Many employers require new hires to sign non-compete agreements and we have advised previously about best practices for employers to refresh their non-compete terms on a regular basis. A recent decision by a Maryland federal court illustrates a terrific, practical application of one practice to tighten up restrictions on employees after their employment has begun. Though not applicable in all non-complete situations, the case is certainly helpful in the circumstance of a pre-employment non-compete and a second non-compete entered into later as part of an employee incentive compensation plan or some other development providing benefits to the employee.

In the case, the defendant’s former employees held senior positions such as regional vice president, national account manager and director of strategic sales with a company subsidiary.

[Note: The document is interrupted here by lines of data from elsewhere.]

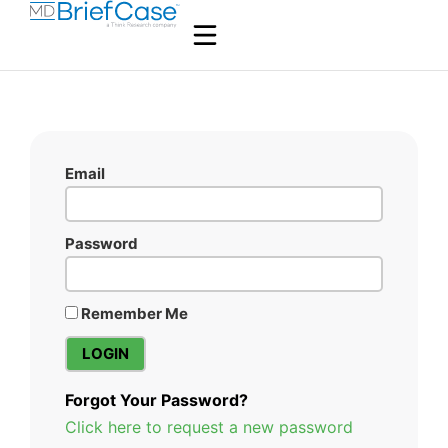
Email
Password
Remember Me
Forgot Your Password?
Click here to request a new password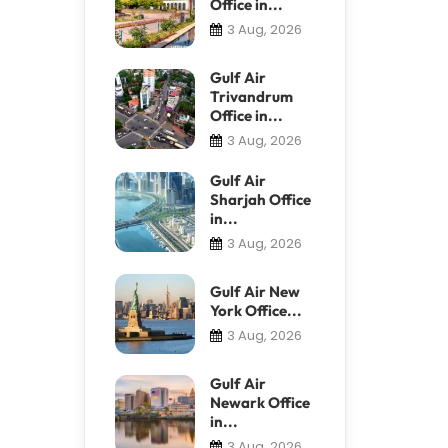
Office in...
3 Aug, 2026
Gulf Air
Trivandrum
Office in...
3 Aug, 2026
Gulf Air
Sharjah Office
in...
3 Aug, 2026
Gulf Air New
York Office...
3 Aug, 2026
Gulf Air
Newark Office
in...
3 Aug, 2026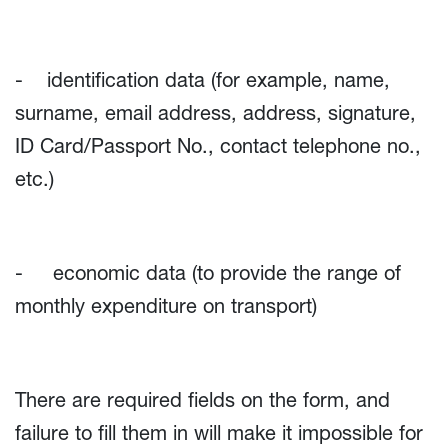
- identification data (for example, name,
surname, email address, address, signature,
ID Card/Passport No., contact telephone no.,
etc.)
- economic data (to provide the range of
monthly expenditure on transport)
There are required fields on the form, and
failure to fill them in will make it impossible for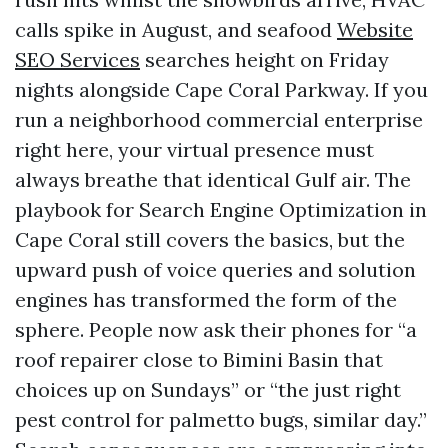
calls spike in August, and seafood
Website
SEO Services
searches height on Friday
nights alongside Cape Coral Parkway. If you
run a neighborhood commercial enterprise
right here, your virtual presence must
always breathe that identical Gulf air. The
playbook for Search Engine Optimization in
Cape Coral still covers the basics, but the
upward push of voice queries and solution
engines has transformed the form of the
sphere. People now ask their phones for “a
roof repairer close to Bimini Basin that
choices up on Sundays” or “the just right
pest control for palmetto bugs, similar day.”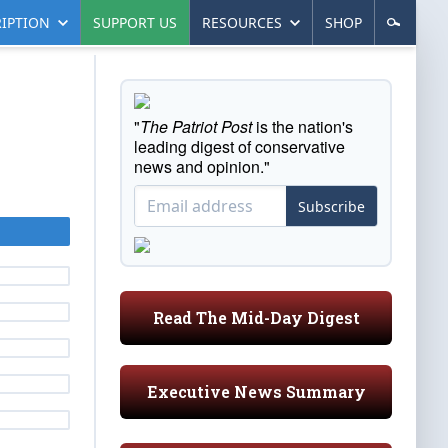
IPTION
SUPPORT US
RESOURCES
SHOP
"
The Patriot Post
is the nation's
leading digest of conservative
news and opinion."
Subscribe
Read The Mid-Day Digest
Executive News Summary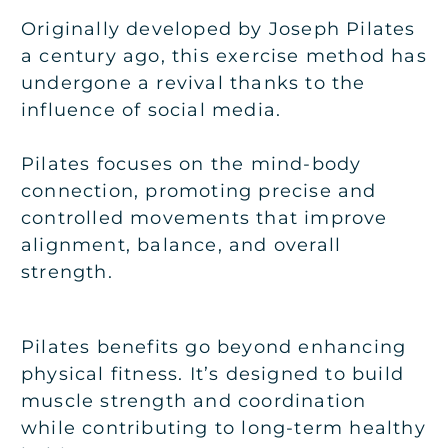
Originally developed by Joseph Pilates
a century ago, this exercise method has
undergone a revival thanks to the
influence of social media.
Pilates focuses on the mind-body
connection, promoting precise and
controlled movements that improve
alignment, balance, and overall
strength.
Pilates benefits go beyond enhancing
physical fitness. It’s designed to build
muscle strength and coordination
while contributing to long-term healthy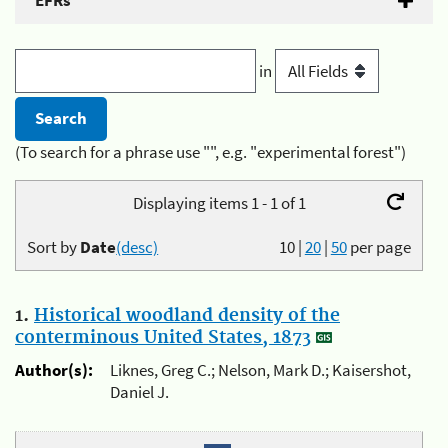
EFRs
in
(To search for a phrase use "", e.g. "experimental forest")
Displaying items 1 - 1 of 1
Sort by
Date
(desc)
10
|
20
|
50
per page
1.
Historical woodland density of the
conterminous United States, 1873
Author(s):
Liknes, Greg C.; Nelson, Mark D.; Kaisershot,
Daniel J.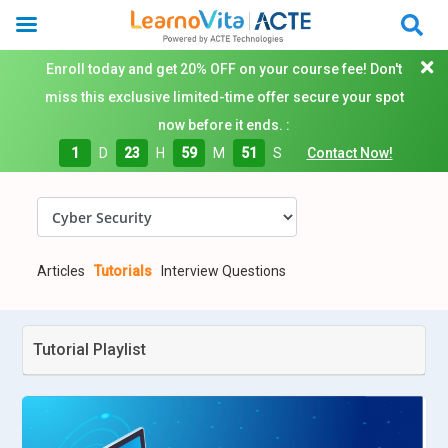
Enroll today and get 20% OFF on your course fee! Don't
miss this exclusive limited-time offer secure your spot
now before it ends. :
1
D
23
H
59
M
50
S
Contact Now!
Articles
Tutorials
Interview Questions
Tutorial Playlist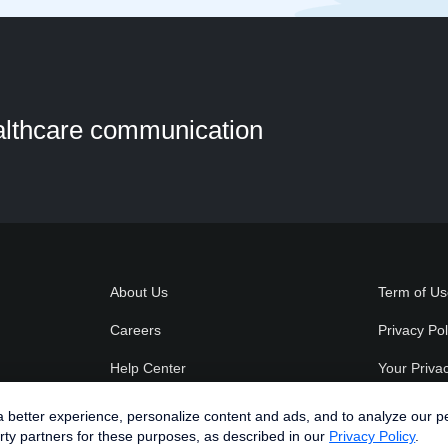
ealthcare communication
About Us
Term of U
Careers
Privacy Pol
Help Center
Your Priva
Spruce Blog
better experience, personalize content and ads, and to analyze our perfo
rty partners for these purposes, as described in our
Privacy Policy
.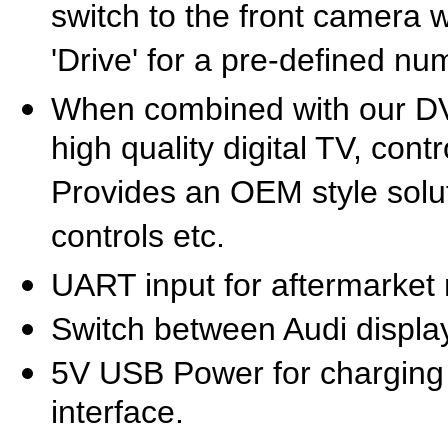
switch to the front camera
'Drive' for a pre-defined n
When combined with our D
high quality digital TV, cont
Provides an OEM style solut
controls etc.
UART input for aftermarket 
Switch between Audi displa
5V USB Power for charging 
interface.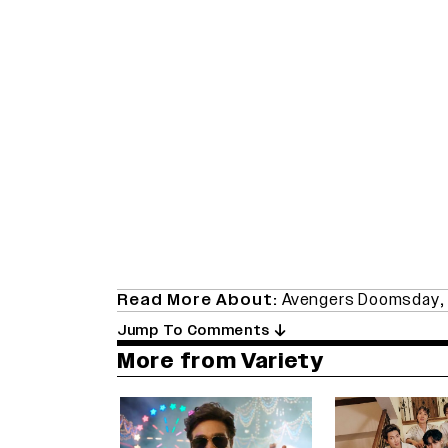
Read More About:
Avengers Doomsday
Jump To Comments
More from Variety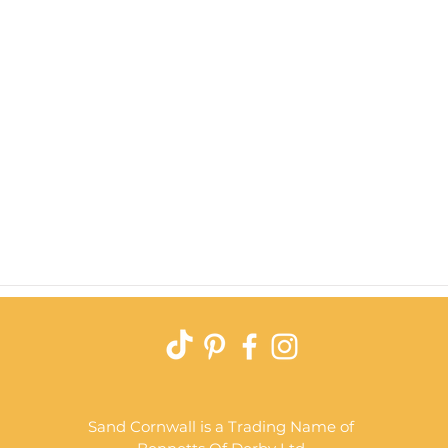
Quick View
Sand Cornwall is a Trading Name of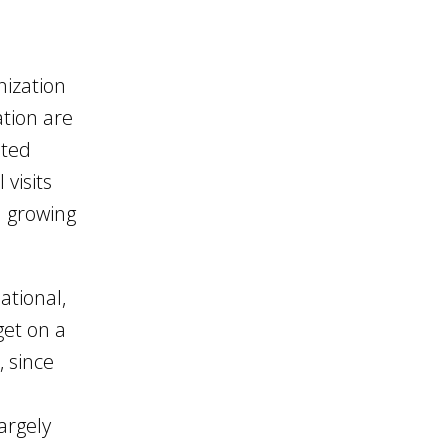
nization
ation are
ited
 visits
d growing
ational,
get on a
, since
argely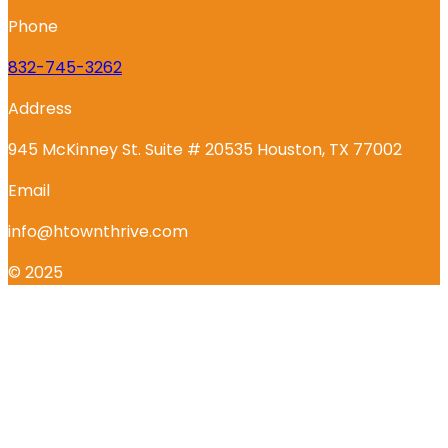
Phone
832-745-3262
Address
945 McKinney St. Suite # 20535 Houston, TX 77002
Email
info@htownthrive.com
© 2025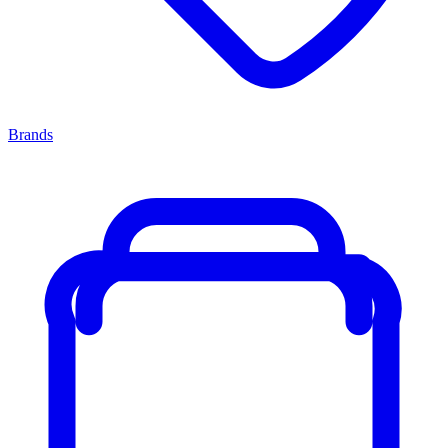
Brands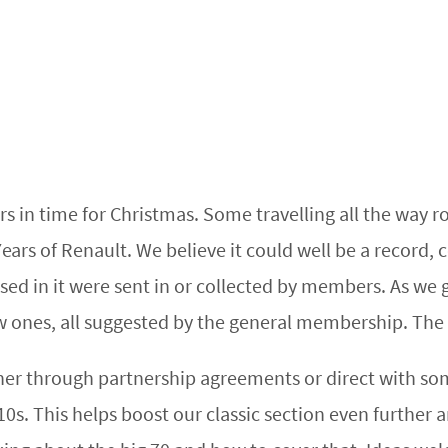
n time for Christmas. Some travelling all the way rou
ars of Renault. We believe it could well be a record, c
s used in it were sent in or collected by members. As we 
w ones, all suggested by the general membership. The 
 through partnership agreements or direct with some 
0s. This helps boost our classic section even further 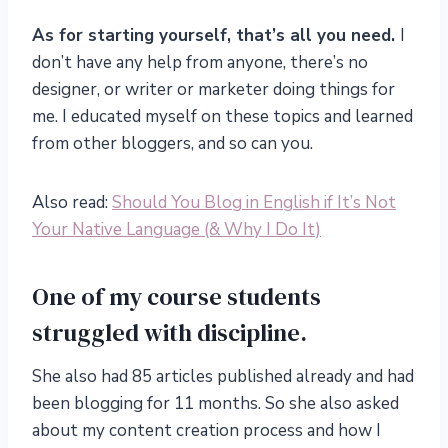
As for starting yourself, that’s all you need.
I
don’t have any help from anyone, there’s no
designer, or writer or marketer doing things for
me. I educated myself on these topics and learned
from other bloggers, and so can you.
Also read:
Should You Blog in English if It’s Not
Your Native Language (& Why I Do It)
One of my course students
struggled with discipline.
She also had 85 articles published already and had
been blogging for 11 months. So she also asked
about my content creation process and how I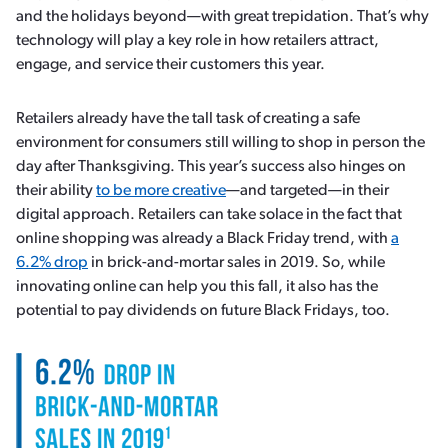
and the holidays beyond—with great trepidation. That’s why
technology will play a key role in how retailers attract,
engage, and service their customers this year.
Retailers already have the tall task of creating a safe
environment for consumers still willing to shop in person the
day after Thanksgiving. This year’s success also hinges on
their ability
to be more creative
—and targeted—in their
digital approach. Retailers can take solace in the fact that
online shopping was already a Black Friday trend, with
a
6.2% drop
in brick-and-mortar sales in 2019. So, while
innovating online can help you this fall, it also has the
potential to pay dividends on future Black Fridays, too.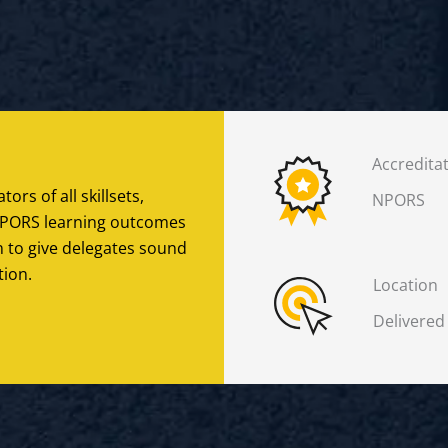
Accredita
tors of all skillsets,
NPORS
h NPORS learning outcomes
n to give delegates sound
tion.
Location
Delivered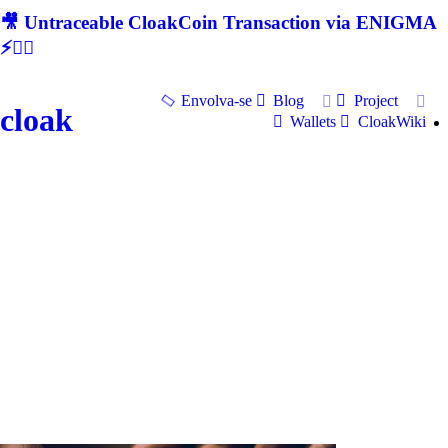
🎥 Untraceable CloakCoin Transaction via ENIGMA
⚡🕵‍♂
Envolva-se
Blog
Project
cloak
Wallets
CloakWiki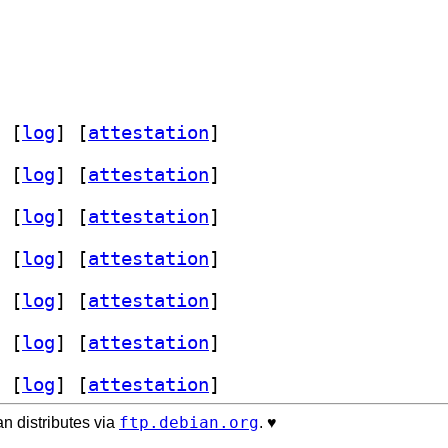
 [
log
]
 [
attestation
]
 [
log
]
 [
attestation
]
 [
log
]
 [
attestation
]
 [
log
]
 [
attestation
]
 [
log
]
 [
attestation
]
 [
log
]
 [
attestation
]
 [
log
]
 [
attestation
]
ftp.debian.org
n distributes via
. ♥️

The subsidiary was a national professional staffing company that focused on placing people with high tech and IT skills to government agencies and large government contractors. Each employee signed a non-compete/non-solicitation agreement when hired which prohibited certain post-employment activities relating to the subsidiary’s business and clients. Some of the agreements had 2-year restriction periods, others 18 months. Later on, the employees were selected to participate in an incentive compensation plan offered by the parent company. Each time they were awarded an incentive payment, the employees were required to confirm that they would comply with a 30-month restrictive covenant that was actually broader than their pre-employment restrictive covenant. For example, the incentive plan was designed to promote the interests and economic growth of the parent company and its subsidiaries so the restrictions prohibited soliciting certain clients, staff, “trade, business or goodwill” of the parent and subsidiaries. On the other hand, the earlier covenant only restricted activity related to the subsidiary.

In an example of remarkably bad timing, one of the former employees violated the incentive plan covenant in the final month of the 30-month restricted period. The other defendants engaged in prohibited conduct too, so they defended by asserting that the pre-employment and incentive plan covenants were unenforceable.

In upholding the non-compete and non-solicitation provisions, the court assessed four factors: (1) did that employer have a legally protected interest; (2) were the geographic scope and duration of the covenant broader than reasonably necessary to protect the employer’s interest; (3) did the covenant impose an undue hardship on the employee; and (4) did the covenant violate public policy? The court had no trouble enforcing the geographic scope, which applied to all of the U.S. and Canada, because the companies competed nationally and internationally for business and the former employees’ jobs also had national and international focus.

However, the former employees’ main challenge to the incentive plan’s non-compete was based on the fact that they only worked for the subsidiary, yet the restriction applied to the business and clients of the parent company and its other subsidiaries as well. They argued that the scope of the restriction was too broad to protect the legitimate business interests of the subsidiary. The court disagreed, however, in part because the former employees could still exploit their goodwill from having worked with large customers of the subsidiary years before to compete against the parent and its other subsidiaries because those companies specialized in filling positions in different but related skill areas with the same large government agencies and contractors. In other words, the market and target clients of subsidiary and its related companies overlapped. The court noted that the incentive payment plan was designed to promote the interests of all of the related companies, not just the relevant subsidiary. As such, the legitimate, protectable business interest supporting the incentive plan restrictive covenant was much broader than the legitimate, protectable business interest of the subsidiary.

The case serves as a reminder that courts will scrutinize the business interests that employers seek to protect through the use of restrictive covenants and will test whether the scope of each covenant exceeds the protectable interest. The court’s analysis also shows that an employer can structure a covenant to restrict a departing employee’s ability to compete with subsidiaries and related companies of their employer if appropriately drafted. This strategy can be a powerful tool for employers.